§ **WORK ORDER**:
Copy out the whole listing exactly as given. Skip the pictures.

====== RECORDS SHOWN

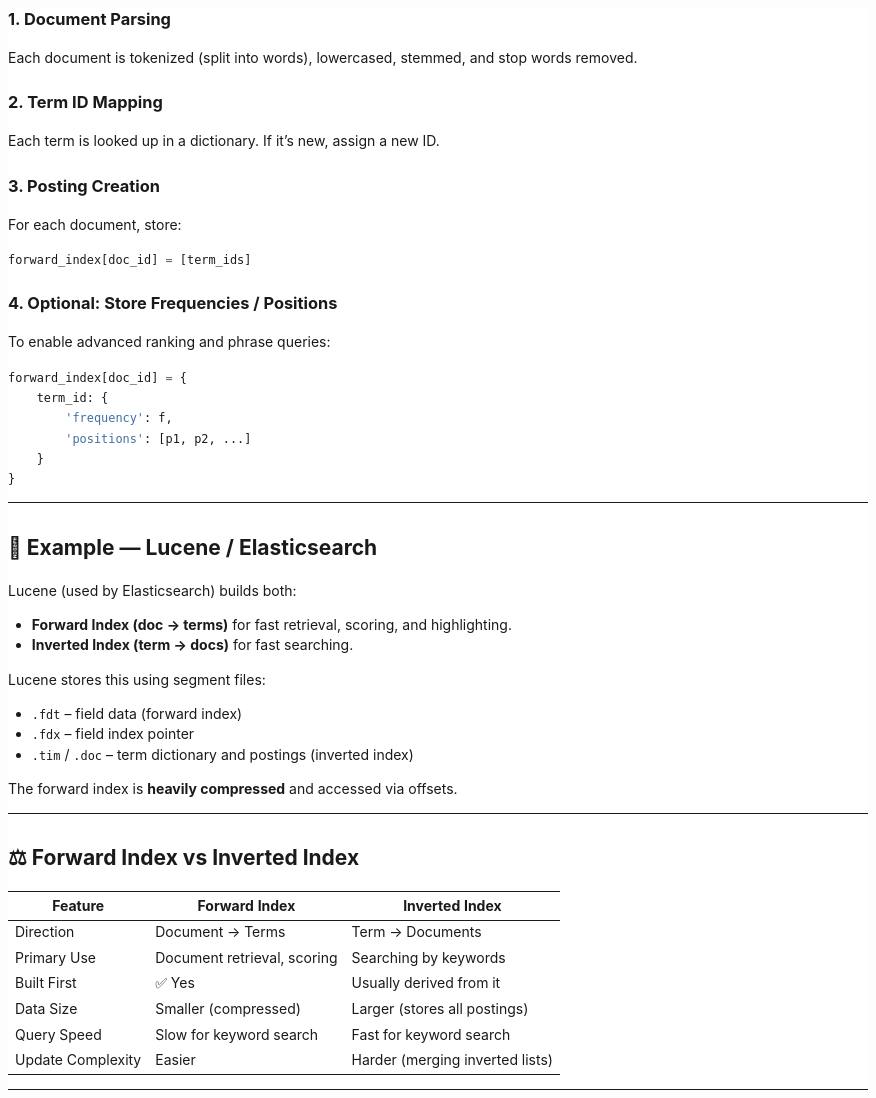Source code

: ### 1. **Document Parsing**

Each document is tokenized (split into words), lowercased, stemmed, and stop words removed.

### 2. **Term ID Mapping**

Each term is looked up in a dictionary. If it’s new, assign a new ID.

### 3. **Posting Creation**

For each document, store:

```python
forward_index[doc_id] = [term_ids]
```

### 4. **Optional: Store Frequencies / Positions**

To enable advanced ranking and phrase queries:

```python
forward_index[doc_id] = {
    term_id: {
        'frequency': f,
        'positions': [p1, p2, ...]
    }
}
```

---

## 🧩 Example — Lucene / Elasticsearch

Lucene (used by Elasticsearch) builds both:

* **Forward Index (doc → terms)** for fast retrieval, scoring, and highlighting.
* **Inverted Index (term → docs)** for fast searching.

Lucene stores this using segment files:

* `.fdt` – field data (forward index)
* `.fdx` – field index pointer
* `.tim` / `.doc` – term dictionary and postings (inverted index)

The forward index is **heavily compressed** and accessed via offsets.

---

## ⚖️ Forward Index vs Inverted Index

| Feature           | Forward Index               | Inverted Index                  |
| ----------------- | --------------------------- | ------------------------------- |
| Direction         | Document → Terms            | Term → Documents                |
| Primary Use       | Document retrieval, scoring | Searching by keywords           |
| Built First       | ✅ Yes                       | Usually derived from it         |
| Data Size         | Smaller (compressed)        | Larger (stores all postings)    |
| Query Speed       | Slow for keyword search     | Fast for keyword search         |
| Update Complexity | Easier                      | Harder (merging inverted lists) |

---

============

§ **WRITTEN RESPONSE**:
Source code

: ### 1. **Document Parsing**

Each document is tokenized (split into words), lowercased, stemmed, and stop words removed.

### 2. **Term ID Mapping**

Each term is looked up in a dictionary. If it’s new, assign a new ID.

### 3. **Posting Creation**

For each document, store:

```python
forward_index[doc_id] = [term_ids]
```

### 4. **Optional: Store Frequencies / Positions**

To enable advanced ranking and phrase queries:

```python
forward_index[doc_id] = {
    term_id: {
        'frequency': f,
        'positions': [p1, p2, ...]
    }
}
```

---

## 🧩 Example — Lucene / Elasticsearch

Lucene (used by Elasticsearch) builds both:

* **Forward Index (doc → terms)** for fast retrieval, scoring, and highlighting.
* **Inverted Index (term → docs)** for fast searching.

Lucene stores this using segment files:

* `.fdt` – field data (forward index)
* `.fdx` – field index pointer
* `.tim` / `.doc` – term dictionary and postings (inverted index)

The forward index is **heavily compressed** and accessed via offsets.

---

## ⚖️ Forward Index vs Inverted Index

| Feature           | Forward Index               | Inverted Index                  |
| ----------------- | --------------------------- | ------------------------------- |
| Direction         | Document → Terms            | Term → Documents                |
| Primary Use       | Document retrieval, scoring | Searching by keywords           |
| Built First       | ✅ Yes                       | Usually derived from it         |
| Data Size         | Smaller (compressed)        | Larger (stores all postings)    |
| Query Speed       | Slow for keyword search     | Fast for keyword search         |
| Update Complexity | Easier                      | Harder (merging inverted lists) |

---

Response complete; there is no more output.